Although the number of GFAP-positive cells within a glioma is inversely proportional to the extent of anaplasia (Deck et al., 1978; Eng and Rubinstein, 1978), the distribution of GFAP expression within glioblastomas varies considerably. Astrocyte-like tumor cells, especially gemistocytes, are often strongly GFAP positive, whereas small undifferentiated cells within the same tumor are often negative. Our findings in this study demonstrate that the GFAP expression does not contribute to the development or progression of astrocytomas.

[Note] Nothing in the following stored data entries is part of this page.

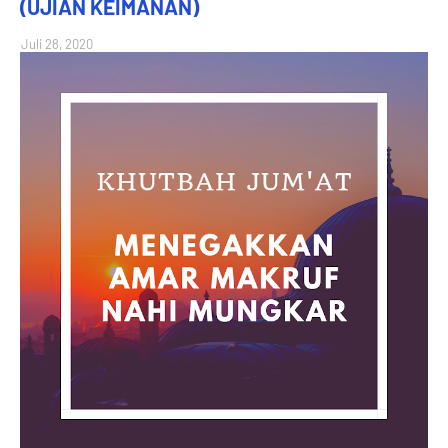
(UJIAN KEIMANAN)
Juli 28, 2020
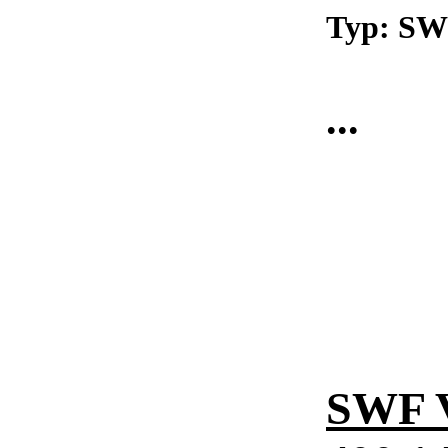
Typ: S
...
SWF 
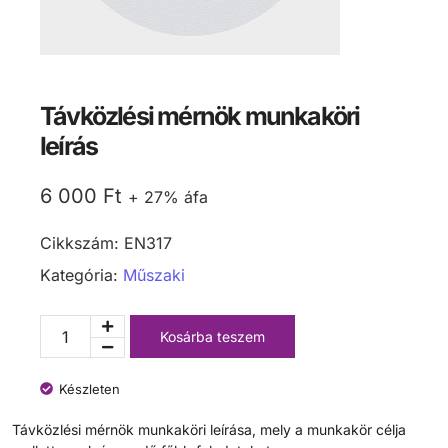
Távközlési mérnök munkaköri
leírás
6 000
Ft
+ 27% áfa
Cikkszám:
EN317
Kategória:
Műszaki
Kosárba teszem
Készleten
Távközlési mérnök munkaköri leírása, mely a munkakör célja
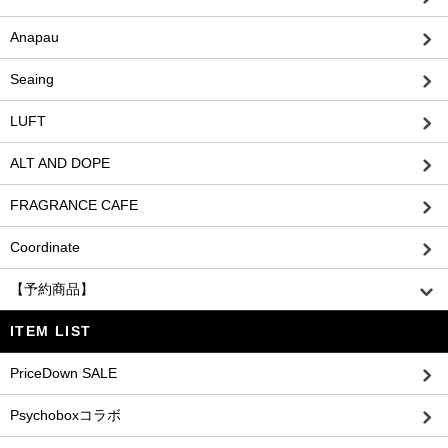
Anapau
Seaing
LUFT
ALT AND DOPE
FRAGRANCE CAFE
Coordinate
【予約商品】
ITEM LIST
PriceDown SALE
Psychoboxコラボ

How can our findings be reconciled with numerous observations showing that cells lacking GFAP have a proliferative advantage over their GFAP-positive counterparts? In astrocytes, GFAP is the principal component of cytoskeletal intermediate filaments (Eng et al., 2000; Pekny, 2001). Before cell division, intermediate filaments are depolymerized, and phosphorylation plays a key role in this process (Ku et al., 1996). Some kinases, such as protein kinase C and cdc2, that are involved in cell-cycle regulation also participate in the phosphorylation of intermediate filaments (Inagaki et al., 1990; Dalton, 1992; Yong, 1992; Tsujimura et al., 1994). Consequently, the absence of intermediate filaments may increase the accessibility of such kinases to substrates involved in the cell cycle. As a result, cultured cells devoid of GFAP (Weinstein et al., 1991; Rutka et al., 1994; Pekny et al., 1998) and the GFAP-negative fraction of cells within astrocytoma would proliferate more rapidly than GFAP-positive cells. Nevertheless, the absence of GFAP does not seem to increase the transformability of such astrocytes in vivo. Thus, the loss of GFAP expression frequently seen in high-grade astrocytomas does not constitute a step in tumor development. Rather, it may reflect the undifferentiated state of these cells.